Assuming that IRF and ${f_{\text{fl}}}$ are known and stable and can be readily deconvolved, we are left with the remaining diffuse transport response, which depends on four key parameters: absorption and reduced scattering coefficients (${{\mu}_a}$ and ${\mu_s^\prime}$, respectively), volume distribution of the fluorophore, and time. Therefore, to solve the inverse problem for fluorophore distribution, ${{\mu}_a}$ and ${\mu_s^\prime}$ should be evaluated independently.

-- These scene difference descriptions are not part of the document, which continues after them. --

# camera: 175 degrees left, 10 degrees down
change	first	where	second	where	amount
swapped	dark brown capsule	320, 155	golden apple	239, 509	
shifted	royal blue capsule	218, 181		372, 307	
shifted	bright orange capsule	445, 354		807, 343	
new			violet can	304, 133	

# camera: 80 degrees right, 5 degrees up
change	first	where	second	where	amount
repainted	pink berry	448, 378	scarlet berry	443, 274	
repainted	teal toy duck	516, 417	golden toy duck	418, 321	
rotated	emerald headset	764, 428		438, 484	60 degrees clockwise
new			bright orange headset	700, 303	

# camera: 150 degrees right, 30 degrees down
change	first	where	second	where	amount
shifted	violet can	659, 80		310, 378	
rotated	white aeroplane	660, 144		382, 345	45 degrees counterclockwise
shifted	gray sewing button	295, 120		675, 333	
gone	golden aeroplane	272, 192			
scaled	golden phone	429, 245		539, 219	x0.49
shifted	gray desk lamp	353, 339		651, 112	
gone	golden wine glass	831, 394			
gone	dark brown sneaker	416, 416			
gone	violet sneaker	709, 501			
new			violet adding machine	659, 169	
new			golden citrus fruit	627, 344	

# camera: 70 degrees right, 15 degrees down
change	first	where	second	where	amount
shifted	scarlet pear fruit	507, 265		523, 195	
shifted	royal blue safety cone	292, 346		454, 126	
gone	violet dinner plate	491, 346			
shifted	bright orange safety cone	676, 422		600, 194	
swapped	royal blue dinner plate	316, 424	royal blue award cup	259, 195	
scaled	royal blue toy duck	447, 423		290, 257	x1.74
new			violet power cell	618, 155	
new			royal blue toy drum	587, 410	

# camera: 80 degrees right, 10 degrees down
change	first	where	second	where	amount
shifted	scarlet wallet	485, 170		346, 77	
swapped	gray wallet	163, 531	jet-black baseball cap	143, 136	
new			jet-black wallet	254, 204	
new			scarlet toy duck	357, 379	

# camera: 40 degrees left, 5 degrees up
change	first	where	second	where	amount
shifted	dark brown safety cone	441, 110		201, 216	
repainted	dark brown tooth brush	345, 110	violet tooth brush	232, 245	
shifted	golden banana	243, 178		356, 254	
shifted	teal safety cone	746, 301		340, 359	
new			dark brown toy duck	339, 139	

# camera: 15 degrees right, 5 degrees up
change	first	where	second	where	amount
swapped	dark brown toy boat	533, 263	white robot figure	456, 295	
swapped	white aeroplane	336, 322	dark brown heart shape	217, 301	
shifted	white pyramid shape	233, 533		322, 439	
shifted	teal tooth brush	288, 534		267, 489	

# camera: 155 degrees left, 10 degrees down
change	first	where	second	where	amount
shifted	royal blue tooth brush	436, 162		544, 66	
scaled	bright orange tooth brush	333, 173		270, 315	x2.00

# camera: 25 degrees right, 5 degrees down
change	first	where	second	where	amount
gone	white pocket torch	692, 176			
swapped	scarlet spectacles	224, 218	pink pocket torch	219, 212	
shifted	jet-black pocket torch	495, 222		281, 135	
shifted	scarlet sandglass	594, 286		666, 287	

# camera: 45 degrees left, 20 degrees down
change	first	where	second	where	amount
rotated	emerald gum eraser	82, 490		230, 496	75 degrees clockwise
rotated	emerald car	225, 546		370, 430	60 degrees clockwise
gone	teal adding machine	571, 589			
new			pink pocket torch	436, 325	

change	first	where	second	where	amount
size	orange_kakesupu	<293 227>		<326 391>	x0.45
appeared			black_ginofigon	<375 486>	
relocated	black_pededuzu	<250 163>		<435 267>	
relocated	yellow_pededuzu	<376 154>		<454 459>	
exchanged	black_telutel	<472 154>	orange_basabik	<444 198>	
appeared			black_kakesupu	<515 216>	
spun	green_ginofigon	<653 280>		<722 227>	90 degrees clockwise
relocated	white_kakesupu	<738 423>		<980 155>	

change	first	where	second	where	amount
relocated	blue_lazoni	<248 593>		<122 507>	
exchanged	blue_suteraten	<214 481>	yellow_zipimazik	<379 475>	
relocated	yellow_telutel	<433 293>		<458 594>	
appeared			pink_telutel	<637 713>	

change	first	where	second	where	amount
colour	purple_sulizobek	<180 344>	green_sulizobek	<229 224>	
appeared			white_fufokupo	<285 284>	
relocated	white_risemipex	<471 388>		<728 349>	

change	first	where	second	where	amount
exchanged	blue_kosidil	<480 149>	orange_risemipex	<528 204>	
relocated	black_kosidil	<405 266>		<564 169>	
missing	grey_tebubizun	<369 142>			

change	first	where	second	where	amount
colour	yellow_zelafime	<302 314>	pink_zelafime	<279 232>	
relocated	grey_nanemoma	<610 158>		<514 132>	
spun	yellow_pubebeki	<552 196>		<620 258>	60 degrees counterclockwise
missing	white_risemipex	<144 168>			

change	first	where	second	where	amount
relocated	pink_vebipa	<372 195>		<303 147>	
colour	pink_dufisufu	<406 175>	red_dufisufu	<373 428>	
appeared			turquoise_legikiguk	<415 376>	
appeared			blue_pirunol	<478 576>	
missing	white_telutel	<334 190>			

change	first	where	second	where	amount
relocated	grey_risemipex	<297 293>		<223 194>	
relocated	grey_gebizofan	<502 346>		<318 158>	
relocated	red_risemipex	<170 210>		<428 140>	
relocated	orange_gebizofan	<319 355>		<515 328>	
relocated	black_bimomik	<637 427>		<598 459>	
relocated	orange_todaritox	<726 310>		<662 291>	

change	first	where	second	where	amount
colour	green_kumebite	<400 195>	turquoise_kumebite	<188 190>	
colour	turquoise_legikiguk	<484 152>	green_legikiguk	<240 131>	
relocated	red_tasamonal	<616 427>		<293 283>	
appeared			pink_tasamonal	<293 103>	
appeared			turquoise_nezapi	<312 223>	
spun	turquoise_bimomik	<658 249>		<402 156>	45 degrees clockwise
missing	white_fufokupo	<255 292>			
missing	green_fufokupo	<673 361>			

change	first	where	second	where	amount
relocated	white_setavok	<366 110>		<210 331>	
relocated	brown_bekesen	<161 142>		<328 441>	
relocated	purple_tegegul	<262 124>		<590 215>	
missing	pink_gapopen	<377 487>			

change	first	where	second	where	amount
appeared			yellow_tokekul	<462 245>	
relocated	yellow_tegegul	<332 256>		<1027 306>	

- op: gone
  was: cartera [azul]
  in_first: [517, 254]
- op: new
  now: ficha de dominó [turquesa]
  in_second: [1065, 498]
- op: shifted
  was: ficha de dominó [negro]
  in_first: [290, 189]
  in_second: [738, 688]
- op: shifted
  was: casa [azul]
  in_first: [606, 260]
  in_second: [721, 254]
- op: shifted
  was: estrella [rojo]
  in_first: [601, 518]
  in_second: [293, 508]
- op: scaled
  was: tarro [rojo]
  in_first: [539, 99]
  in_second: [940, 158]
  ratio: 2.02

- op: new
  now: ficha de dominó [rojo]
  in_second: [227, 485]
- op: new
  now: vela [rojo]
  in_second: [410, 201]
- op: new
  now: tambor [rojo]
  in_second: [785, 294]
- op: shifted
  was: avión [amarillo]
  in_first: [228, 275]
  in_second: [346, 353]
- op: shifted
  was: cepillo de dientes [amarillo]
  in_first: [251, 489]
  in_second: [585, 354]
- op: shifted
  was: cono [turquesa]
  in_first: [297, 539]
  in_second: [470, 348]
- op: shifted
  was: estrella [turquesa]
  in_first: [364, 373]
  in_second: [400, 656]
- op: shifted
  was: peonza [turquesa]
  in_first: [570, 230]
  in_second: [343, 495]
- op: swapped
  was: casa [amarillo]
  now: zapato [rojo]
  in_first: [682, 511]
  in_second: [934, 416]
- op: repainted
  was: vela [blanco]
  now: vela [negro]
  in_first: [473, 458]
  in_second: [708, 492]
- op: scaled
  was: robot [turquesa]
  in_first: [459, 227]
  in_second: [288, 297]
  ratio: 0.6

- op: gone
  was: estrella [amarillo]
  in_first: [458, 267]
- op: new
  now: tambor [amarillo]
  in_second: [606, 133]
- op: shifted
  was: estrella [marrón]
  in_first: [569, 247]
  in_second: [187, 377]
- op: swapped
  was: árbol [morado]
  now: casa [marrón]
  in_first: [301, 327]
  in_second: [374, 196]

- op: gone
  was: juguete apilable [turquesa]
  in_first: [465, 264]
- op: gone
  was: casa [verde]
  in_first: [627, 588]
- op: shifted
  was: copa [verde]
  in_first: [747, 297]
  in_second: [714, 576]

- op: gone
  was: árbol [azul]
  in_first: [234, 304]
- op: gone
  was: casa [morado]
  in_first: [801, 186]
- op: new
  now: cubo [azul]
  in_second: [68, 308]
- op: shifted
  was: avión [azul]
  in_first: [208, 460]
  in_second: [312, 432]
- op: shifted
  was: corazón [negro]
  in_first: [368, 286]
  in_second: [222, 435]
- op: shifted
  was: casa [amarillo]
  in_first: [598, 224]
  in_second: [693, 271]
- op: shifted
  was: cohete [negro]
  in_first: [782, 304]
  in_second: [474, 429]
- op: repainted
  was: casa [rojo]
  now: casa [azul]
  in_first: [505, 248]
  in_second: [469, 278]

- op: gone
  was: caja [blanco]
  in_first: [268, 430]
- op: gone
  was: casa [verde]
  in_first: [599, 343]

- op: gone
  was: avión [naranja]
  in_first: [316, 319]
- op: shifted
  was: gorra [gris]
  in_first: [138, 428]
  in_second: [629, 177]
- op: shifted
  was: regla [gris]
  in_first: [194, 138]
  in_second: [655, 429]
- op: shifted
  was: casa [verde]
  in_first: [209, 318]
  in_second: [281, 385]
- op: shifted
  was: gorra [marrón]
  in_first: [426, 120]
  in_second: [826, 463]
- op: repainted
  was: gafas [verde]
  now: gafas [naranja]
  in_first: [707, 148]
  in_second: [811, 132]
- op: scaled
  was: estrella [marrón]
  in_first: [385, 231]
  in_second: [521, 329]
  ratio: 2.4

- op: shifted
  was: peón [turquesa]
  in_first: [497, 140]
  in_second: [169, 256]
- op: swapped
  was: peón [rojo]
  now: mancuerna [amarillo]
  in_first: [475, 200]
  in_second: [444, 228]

We extract these parameters from diffuse reflectance, while testing two different arrangements in the temporal and spatial domains, as shown in Fig. 1. In the first case, we record the temporally resolved diffuse reflectance using the same excitation laser while replacing the bandpass filter with a polarizing filter, and extract ${{\mu}_{\text{eff}}}$ from the map of the temporal response. In the second case, we keep the bandpass filter and use a secondary, structured light source, and demodulate the structured light pattern in the spatial domain to obtain ${{\mu}_a}$ and ${{\mu}_s^\prime}$. The latter spatial frequency-domain imaging (SFDI) [4] approach proves more robust, since switching the filter becomes unnecessary; it is also more accurate, at a cost of decreased spatial resolution of the ${{\mu}_a}$ and ${{\mu}_s^\prime}$ map.

 figure: Fig. 2.

Fig. 2. (a) Temporal profiles of reflectance and fluorescence of IRDye 680RD inclusion at varying depth and intralipid (IL) concentration; (b) relation between rising edge delay and inclusion depth; (c) SFDI and reflectance-based measurements of ${{\mu}_s^\prime}$ (at 659 nm) and ${t_k}$ for varying IL concentration; (d) estimated depths of inclusion using both methods; (e) depth-corrected inclusion intensity.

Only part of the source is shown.